Since Liquid Finance is “not cheap money,” borrowers are urged to refinance as soon as possible after returning to financial health, he said.

“We get them into health, typically 12 months to 24 months, and then they’re able to do that,” Sassano said. “We help them refinance with another lender somewhere else at a much cheaper rate.”

Backing for deals comes from private institutional capital that includes hedge funds, private equity firms and family offices “that understand the potential of distressed companies,” Sassano said. Liquid Finance will put its own capital into a deal as well, he added.

“Banks have an appetite for cash flows, but really investors and institutional funds that focus on distressed lending understand it,” Sassano said. “We can see and help companies that others would walk away from, and when we do that we have the ability to save companies, save jobs, and not allow companies to fall through the cracks.”

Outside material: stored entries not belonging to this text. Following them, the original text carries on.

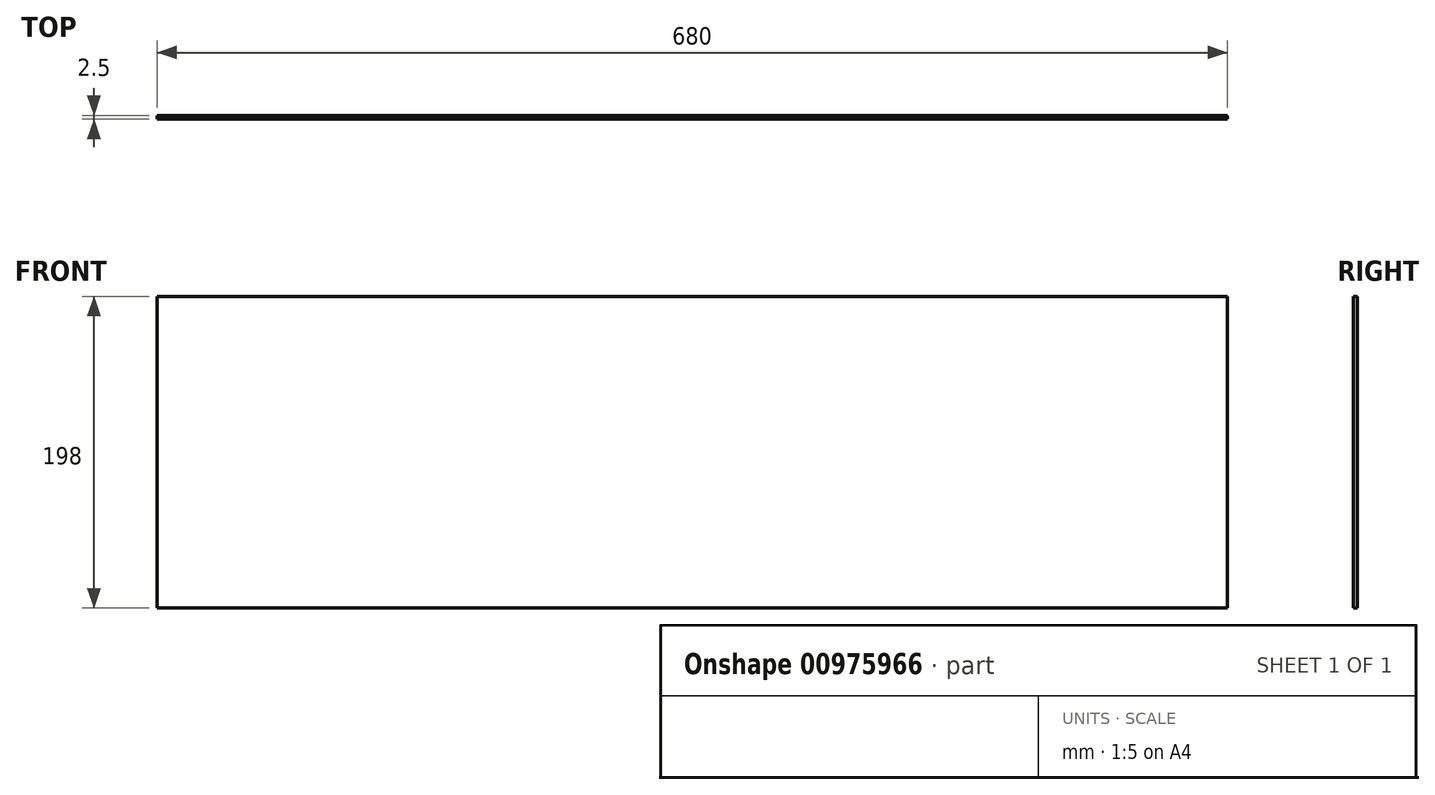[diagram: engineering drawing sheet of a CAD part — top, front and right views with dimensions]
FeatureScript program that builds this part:
annotation { "Feature Type Name" : "Feature", "Feature Type Description" : "" }
export const myFeature = defineFeature(function(context is Context, id is Id, definition is map)
    precondition{}
    {
        {
            var Q0;
            Q0=qCreatedBy(makeId("Front.planeOp"),FACE);
            var sketch = newSketch(context, id + "F0", { "sketchPlane" : qUnion([Q0])});
            skLineSegment(sketch, "E0.bottom", {"start": v(340, -99) * mm, "end": v(-340, -99) * mm});
            skLineSegment(sketch, "E0.top", {"start": v(340, 99) * mm, "end": v(-340, 99) * mm});
            skLineSegment(sketch, "E0.left", {"start": v(340, -99) * mm, "end": v(340, 99) * mm});
            skLineSegment(sketch, "E0.right", {"start": v(-340, -99) * mm, "end": v(-340, 99) * mm});
            skPoint(sketch, "E0.middle", {"position": v(0, 0) * mm});
            skSolve(sketch);
        }
        {
            var Q0;
            Q0=makeQuery(id+"F0.imprint","IMPRINT",FACE,{"disambiguationData":[TD([[makeQuery(id+"F0.imprint","IMPRINT",EDGE,{"derivedFrom":sQuery(id+"F0.wireOp",EDGE,"E0.bottom")}),-1.0]])]});
            extrude(context, id + "F1", {"entities" : qUnion([Q0]), "depth" : 2.5 * mm, "offsetDistance" : 25 * mm});
        }
    });
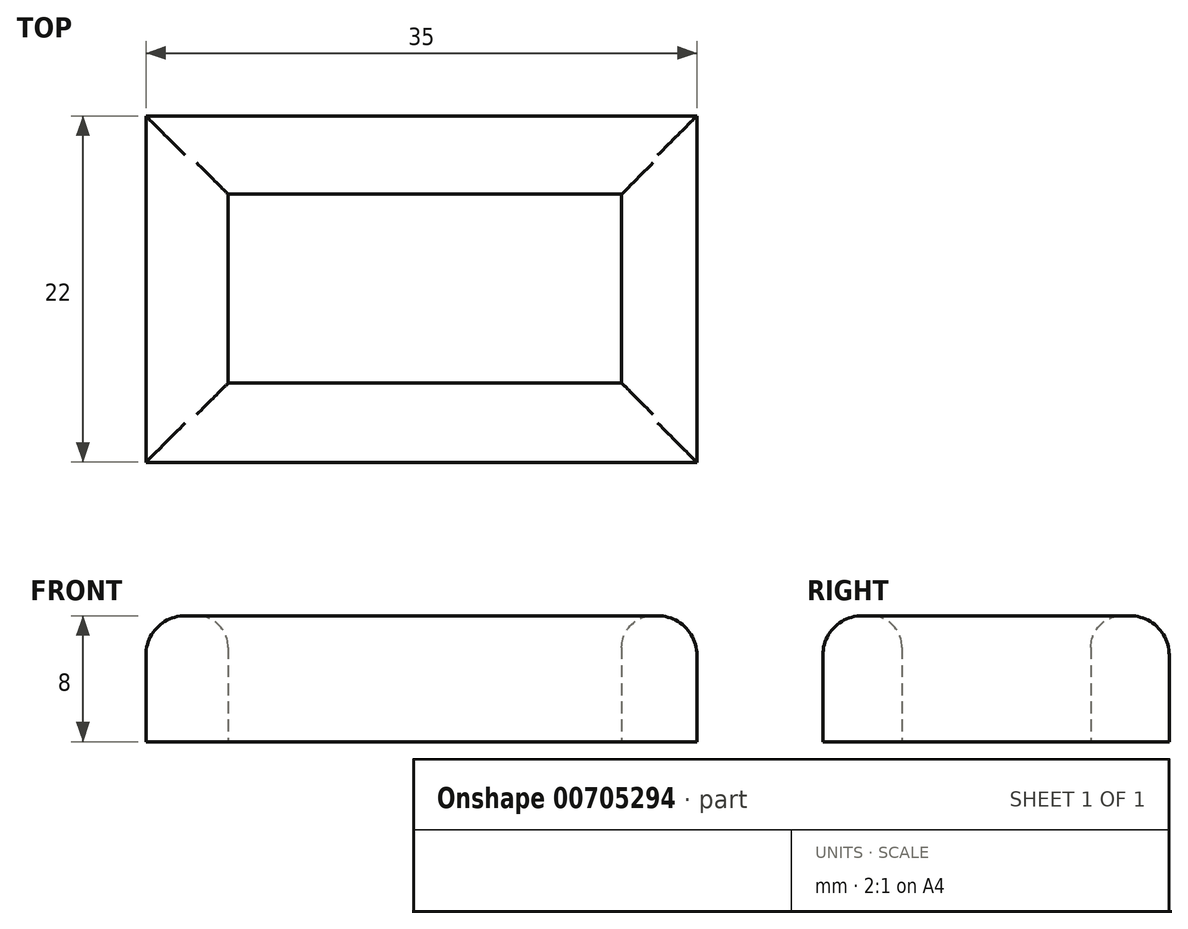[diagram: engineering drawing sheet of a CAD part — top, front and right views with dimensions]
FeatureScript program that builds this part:
annotation { "Feature Type Name" : "Feature", "Feature Type Description" : "" }
export const myFeature = defineFeature(function(context is Context, id is Id, definition is map)
    precondition{}
    {
        {
            var Q0;
            Q0=qCreatedBy(makeId("Top.planeOp"),FACE);
            var sketch = newSketch(context, id + "F0", { "sketchPlane" : qUnion([Q0])});
            skLineSegment(sketch, "E0.bottom", {"start": v(-54.07, 46.35) * mm, "end": v(-29.07, 46.35) * mm});
            skLineSegment(sketch, "E0.top", {"start": v(-54.07, 34.35) * mm, "end": v(-29.07, 34.35) * mm});
            skLineSegment(sketch, "E0.left", {"start": v(-54.07, 46.35) * mm, "end": v(-54.07, 34.35) * mm});
            skLineSegment(sketch, "E0.right", {"start": v(-29.07, 46.35) * mm, "end": v(-29.07, 34.35) * mm});
            skLineSegment(sketch, "E1.bottom", {"start": v(-59.3, 51.33) * mm, "end": v(-24.3, 51.33) * mm});
            skLineSegment(sketch, "E1.top", {"start": v(-59.3, 29.33) * mm, "end": v(-24.3, 29.33) * mm});
            skLineSegment(sketch, "E1.left", {"start": v(-59.3, 51.33) * mm, "end": v(-59.3, 29.33) * mm});
            skLineSegment(sketch, "E1.right", {"start": v(-24.3, 51.33) * mm, "end": v(-24.3, 29.33) * mm});
            skSolve(sketch);
        }
        {
            var Q0;
            Q0=makeQuery(id+"F0.imprint","IMPRINT",FACE,{"disambiguationData":[TD([[makeQuery(id+"F0.imprint","IMPRINT",EDGE,{"derivedFrom":sQuery(id+"F0.wireOp",EDGE,"E0.bottom")}),1.0]])]});
            extrude(context, id + "F1", {"entities" : qUnion([Q0]), "depth" : 8 * mm, "offsetDistance" : 25 * mm});
        }
        {
            var Q0;
            Q0=makeQuery(id+"F1.opExtrude","CAP_EDGE",EDGE,{"disambiguationData":[OSD([sQuery(id+"F0.wireOp",EDGE,"E1.top")])],"isStart":false});
            var Q1;
            Q1=makeQuery(id+"F1.opExtrude","CAP_EDGE",EDGE,{"disambiguationData":[OSD([sQuery(id+"F0.wireOp",EDGE,"E1.left")])],"isStart":false});
            var Q2;
            Q2=makeQuery(id+"F1.opExtrude","CAP_EDGE",EDGE,{"disambiguationData":[OSD([sQuery(id+"F0.wireOp",EDGE,"E1.bottom")])],"isStart":false});
            var Q3;
            Q3=makeQuery(id+"F1.opExtrude","CAP_EDGE",EDGE,{"disambiguationData":[OSD([sQuery(id+"F0.wireOp",EDGE,"E1.right")])],"isStart":false});
            fillet(context, id + "F2", {"entities" : qUnion([Q0, Q1, Q2, Q3]), "radius" : 2.5 * mm, "tangentPropagation" : true, "allowEdgeOverflow" : false});
        }
        {
            var Q0;
            Q0=makeQuery(id+"F1.opExtrude","CAP_EDGE",EDGE,{"disambiguationData":[OSD([sQuery(id+"F0.wireOp",EDGE,"E0.bottom")])],"isStart":false});
            var Q1;
            Q1=makeQuery(id+"F1.opExtrude","CAP_EDGE",EDGE,{"disambiguationData":[OSD([sQuery(id+"F0.wireOp",EDGE,"E0.left")])],"isStart":false});
            var Q2;
            Q2=makeQuery(id+"F1.opExtrude","CAP_EDGE",EDGE,{"disambiguationData":[OSD([sQuery(id+"F0.wireOp",EDGE,"E0.top")])],"isStart":false});
            var Q3;
            Q3=makeQuery(id+"F1.opExtrude","CAP_EDGE",EDGE,{"disambiguationData":[OSD([sQuery(id+"F0.wireOp",EDGE,"E0.right")])],"isStart":false});
            fillet(context, id + "F3", {"entities" : qUnion([Q0, Q1, Q2, Q3]), "radius" : 2 * mm, "tangentPropagation" : true, "allowEdgeOverflow" : false});
        }
    });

After closing the first deal in GVM, Melvin expects that Liquid Finance should evaluate plenty of opportunities over the next two years, given the economy and the effects of the pandemic. To that end, Liquid Finance Partners currently has a strong pipeline of potential financing transactions, he said.

Because of the economic distress caused by the pandemic, “we are seeing some more opportunities and we do expect probably in the next month or two to see a wave coming in,” Sassano said. “We’ll have a larger opportunity to evaluate.”